With that long preamble out of the way, how have we done? Over 25 years, after all fees, our firm has compounded money at a 15.1% annual rate. This compares to a 13.5% annual total return for the Standard and Poor’s Index, and a 14.5% total return on the Dow Jones Industrial Average*. Bear in mind that an index fund typically consumes about 20 basis points in re-balancing costs to produce the index average, meaning our lead over “average performance” is 180 basis points or 80 basis points depending on which index you thought most important back in 1980. To put the same facts in a different way, after fees a dollar invested with Levy, Harkins from 1980 to December 31, 2004 is worth $33.33, versus $22.69 with an S&P Index fund or $27.05 with a Dow Jones Index fund. We want to say, in the same breath that we recite our past record, that we have real doubts about our future resembling our past. Stocks are much more expensive today than they were in 1980, interest rates are much lower, and the percentage of national output going to rich people through their stock holdings has never been greater. Thus, the SEC’s standard warning about past performance being no guarantee of future success should be heeded in spades these days.
Yet we take you through this past because we want to say something about the future. So far it has been worth it to pay us a fee to actively manage your money. The results are almost half as much more, or about a quarter more, as the stock averages have grown, and stocks have been the best asset class we know of over the quarter century. We should stipulate here that our intention, then and now, has never been to beat a stock average. We set as our goal the beating of inflation by six to eight points, and while we have many times pointed out that the official inflation indicators are scarcely credible measures of your experience with the declining value of money, still we have handily bested even Ray Devoe’s “Cost of Living It Up” index by a very wide margin. This remains our goal going forward.
The stock averages are mighty difficult competition, partly because, as Jeremy Siegel of the University of Pennsylvania has observed, there are very few twenty year periods in which stocks do not outperform all other asset classes**. Also, the stock averages are far less “passive” than they look. The Dow Industrials has had 21 changes to its 30 stocks since we began in business, and the Standard and Poors’ turnover has been similar. Moreover, there is a subtle survivorship bias in the stock indices themselves that is profound over time. Society always picks the hottest index to compare investment managers to. If we were writing this letter in 1990, we would have to have included the MSCI Index, which overweighted the Japanese stock market, hot for 40 years. Then the Nikkei went from 39,000 to 11,000. Today, nobody knows where to find the MSCI Index in the local paper. Indeed, for its first fifty years of existence, General Electric contributed more than 50% of the performance in the original Dow 12 Index. If he hadn’t had the prescience to include GE in his index, Charlie Dow might have been replaced in the annals of Wall Street legends by some guy named Smith.

*Explore the material:*
1 - Answer these from the investment letter:
(a) At what annual rate, after all fees, has the firm compounded money over 25 years?
(b) By how many points does the firm aim to beat inflation?
(c) How many changes has the Dow Industrials had to its 30 stocks since the firm began in business?
2 - Carry on the investment letter about the firm's 25-year record, starting right after its final sentence.

*Material shown:*
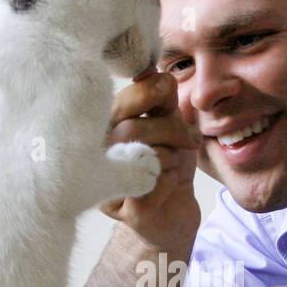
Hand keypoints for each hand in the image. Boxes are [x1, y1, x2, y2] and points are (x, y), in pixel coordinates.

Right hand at [102, 71, 202, 251]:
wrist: (173, 214)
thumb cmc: (167, 166)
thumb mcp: (169, 126)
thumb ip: (161, 100)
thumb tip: (154, 72)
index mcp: (105, 130)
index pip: (119, 103)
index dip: (147, 92)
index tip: (169, 91)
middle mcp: (96, 157)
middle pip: (131, 129)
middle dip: (171, 129)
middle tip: (189, 140)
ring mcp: (105, 186)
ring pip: (142, 157)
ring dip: (171, 156)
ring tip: (176, 164)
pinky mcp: (123, 211)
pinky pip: (153, 185)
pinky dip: (171, 181)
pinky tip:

*Answers for each item:*
1 -
(a) 15.1%
(b) Six to eight points
(c) 21

2 -
This issue of “survivorship bias” goes right to the crux of what ails the efficient market thesis that overwhelms academic investment thinking today. The leading light of this school, Professor Burton Malkiel of Princeton, never mentions the frequent changes in the indices, or that other indices have known popularity, in all 423 pages of his recent eighth edition of “A Random Walk Down Wall Street”. He does say over and over again that it is a waste to pay fellows like us a fee for active management, because you would be better off with an index.
People who write every 91 days understand better than most that there is a fair bit of hubris involved in taking on Professor Malkiel. His book has been out thirty years, and it is in its eighth (8th!) printing. If there has ever been a clamor for the second edition of the Levy, Harkins letters, it has managed to elude us up to now. Still, he threw the first punch, and now we would like to show that the central tenet of his book is ridiculous.
The professor says that we got lucky. In a financial system as big as ours with thousands of money management shops, somebody is going to have a record better than the averages, even over 25 years, and we just happen to be it. In a chart on page 290 of his book, looking back at almost 200 mutual funds, he implies that the odds on our success til now were about 5 in 197, or not even 3%. Three in a hundred should remain our odds of outperforming over the next 25 years.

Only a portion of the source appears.